BF : Au Nasdaq, une centaine de biotechs valent moins que leur trésorerie, est-ce le moment d’investir pour Sofinnova Crossover ?
Antoine Papiernik : L’objectif est de pouvoir panacher dans le portefeuille des biotechs publiques et privées jusqu’à 50/50. Ce qui nous confère une grande flexibilité en fonction des conditions de marché. L’an dernier nous avons très peu investi en bourse car les prix étaient trop élevés. En 2022 ce se sera sans doute différent puisque la période actuelle représente une vraie opportunité. Je pense par exemple, aux biotechs prometteuses introduites un peu trop tôt et qui valent aujourd’hui une fraction de leur valeur. Pour ce type d’actifs, le timing est effectivement idéal.
BF : Va-t-on retrouver les valorisations d’avant la crise ?
Antoine Papiernik : D’abord les valorisations de 2020 étaient déjà très bien. Le fait que la biotechnologie contribue désormais de façon majeure à l’avènement de nouveaux médicaments, empêche, selon moi, tout retour en arrière. En outre quand je vois la qualité du management de nos sociétés, des niveaux de compétences que nous sommes capables de recruter, cela confirme que notre écosystème a atteint l’âge adulte, en tout cas jeune adulte.
BF : Le bout du tunnel, est-ce pour bientôt ?

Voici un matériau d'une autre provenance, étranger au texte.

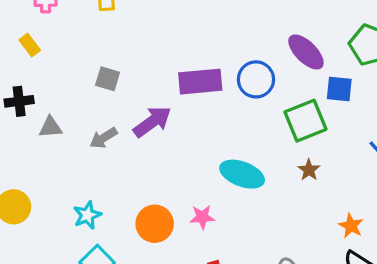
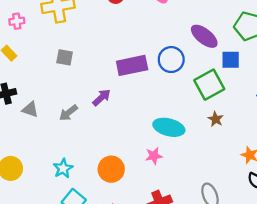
gray square: (108, 79) -> (65, 57), moved
purple arrow: (152, 122) -> (102, 98), size x0.7
gray triangle: (50, 127) -> (30, 109), turned 30
pink star: (202, 217) -> (154, 156), moved

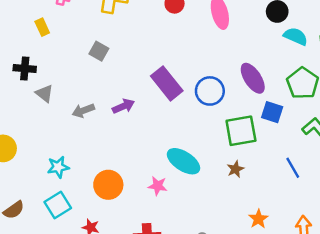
purple rectangle: (132, 65) -> (167, 83), turned 44

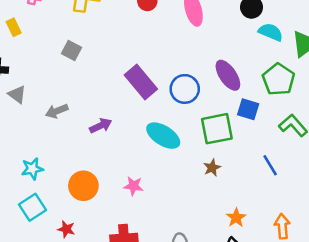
purple arrow: (123, 106) -> (101, 126), moved
cyan ellipse: (184, 161) -> (163, 136), moved

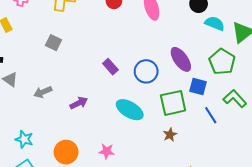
purple rectangle: (141, 82) -> (110, 67), size x0.6
blue line: (270, 165) -> (211, 115), moved
cyan star: (32, 169) -> (24, 139), turned 30

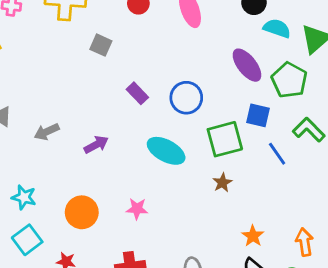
gray square: (54, 43) -> (101, 45), moved
purple ellipse: (181, 59) -> (247, 65), moved

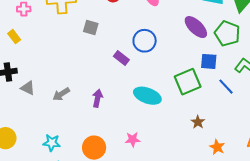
blue circle: (186, 98) -> (145, 41), moved
purple arrow: (96, 145) -> (97, 98), turned -42
brown star: (222, 183) -> (198, 122), moved

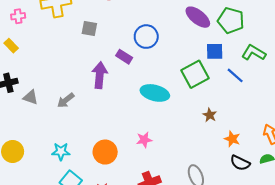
purple arrow: (97, 98) -> (100, 75), moved, size x1.4

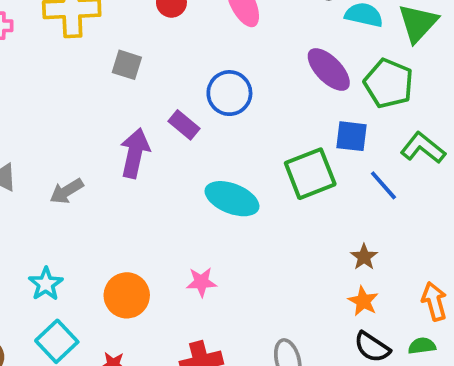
brown star: (210, 115) -> (364, 257), moved
cyan star: (61, 151) -> (46, 284), turned 30

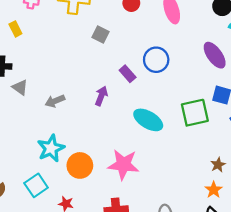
purple arrow: (135, 153) -> (101, 96), moved, size x0.7
pink star: (201, 282) -> (123, 165), size x1.8
cyan star: (46, 284) -> (51, 148), moved, size x1.4

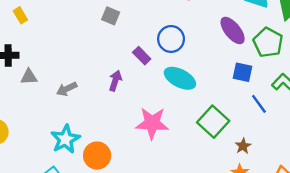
gray triangle: (20, 87) -> (29, 77), turned -35
green square: (195, 113) -> (213, 122), moved, turned -32
cyan ellipse: (148, 120) -> (180, 78), moved
pink star: (123, 165) -> (152, 123), moved

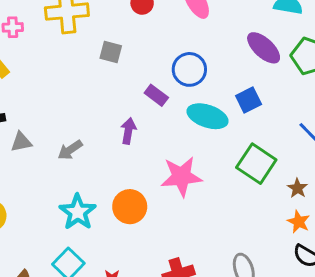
blue square: (242, 72) -> (249, 100), moved, turned -30
orange circle: (97, 156) -> (130, 207), moved

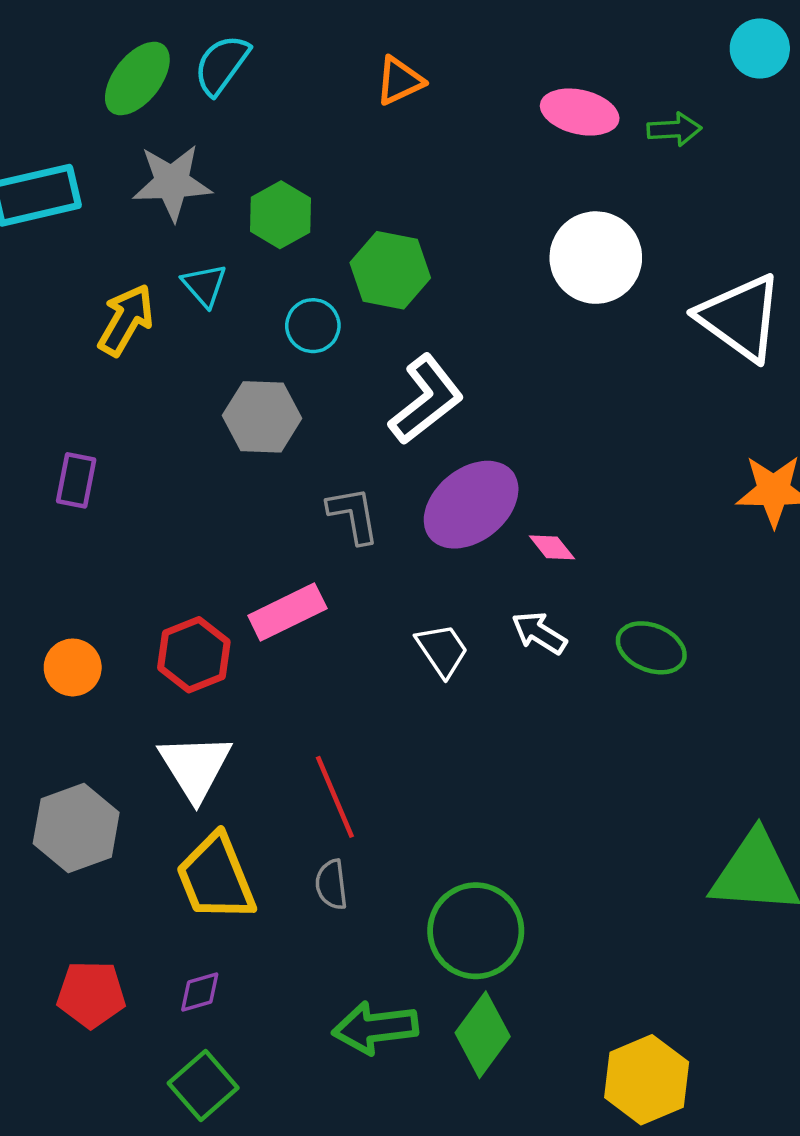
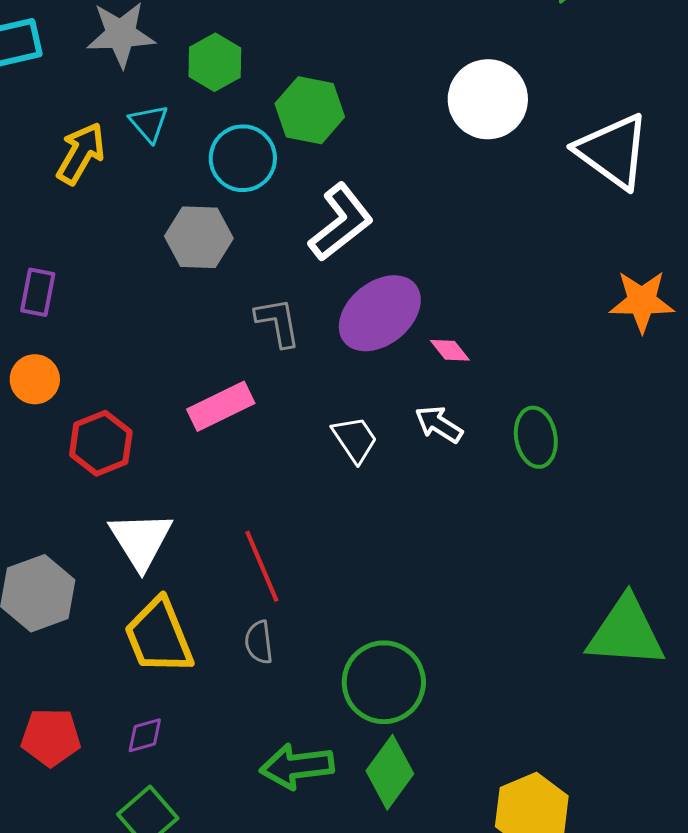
cyan circle: (313, 326) -> (243, 158), size x1.4
green ellipse: (651, 648) -> (536, 437), turned 58
red hexagon: (194, 655) -> (101, 443), moved
orange circle: (73, 667) -> (35, 379), moved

Antoine Papiernik : Je ne peux pas vous assurer que l’on a touché le fond ni prédire le timing. Mais je reste optimiste. On connaît actuellement une phase aiguë notamment en bourse et les individus surréagissent. Mais bientôt on fera une pause, pour observer parmi tous les actifs, lesquels surnagent et peuvent créer de la valeur. Seuls les résultats cliniques feront la différence, encore et toujours.